> **Task requirements**:
The lines to reproduce from the material below are those from the one containing "facilitant ainsi l’obtention" through the one containing "független sajtótermékként hónapról", both included; write them out exactly and add nothing.

> **Excerpted records**:
····················
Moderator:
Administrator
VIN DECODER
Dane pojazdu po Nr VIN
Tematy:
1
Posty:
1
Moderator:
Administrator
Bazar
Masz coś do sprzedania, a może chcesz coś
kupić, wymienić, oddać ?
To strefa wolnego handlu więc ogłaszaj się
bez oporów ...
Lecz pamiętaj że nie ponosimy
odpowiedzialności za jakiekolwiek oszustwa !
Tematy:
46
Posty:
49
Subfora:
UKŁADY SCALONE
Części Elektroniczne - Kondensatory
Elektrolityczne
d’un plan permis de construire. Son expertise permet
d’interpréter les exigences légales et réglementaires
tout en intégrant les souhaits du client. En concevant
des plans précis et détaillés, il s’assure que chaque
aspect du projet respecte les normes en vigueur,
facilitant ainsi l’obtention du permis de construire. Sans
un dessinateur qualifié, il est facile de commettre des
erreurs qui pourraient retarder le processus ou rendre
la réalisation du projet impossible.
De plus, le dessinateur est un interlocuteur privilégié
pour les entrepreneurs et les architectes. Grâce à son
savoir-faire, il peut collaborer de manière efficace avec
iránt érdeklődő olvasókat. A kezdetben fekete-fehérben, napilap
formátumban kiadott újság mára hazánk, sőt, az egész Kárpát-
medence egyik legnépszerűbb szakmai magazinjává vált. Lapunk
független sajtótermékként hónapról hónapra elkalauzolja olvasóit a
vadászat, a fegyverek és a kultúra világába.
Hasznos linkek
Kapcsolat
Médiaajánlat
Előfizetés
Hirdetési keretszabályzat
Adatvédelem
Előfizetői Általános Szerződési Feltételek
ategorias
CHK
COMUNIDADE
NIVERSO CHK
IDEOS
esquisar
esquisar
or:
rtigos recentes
····················
> **Answer to the exercise**:
facilitant ainsi l’obtention du permis de construire. Sans
un dessinateur qualifié, il est facile de commettre des
erreurs qui pourraient retarder le processus ou rendre
la réalisation du projet impossible.
De plus, le dessinateur est un interlocuteur privilégié
pour les entrepreneurs et les architectes. Grâce à son
savoir-faire, il peut collaborer de manière efficace avec
iránt érdeklődő olvasókat. A kezdetben fekete-fehérben, napilap
formátumban kiadott újság mára hazánk, sőt, az egész Kárpát-
medence egyik legnépszerűbb szakmai magazinjává vált. Lapunk
független sajtótermékként hónapról hónapra elkalauzolja olvasóit a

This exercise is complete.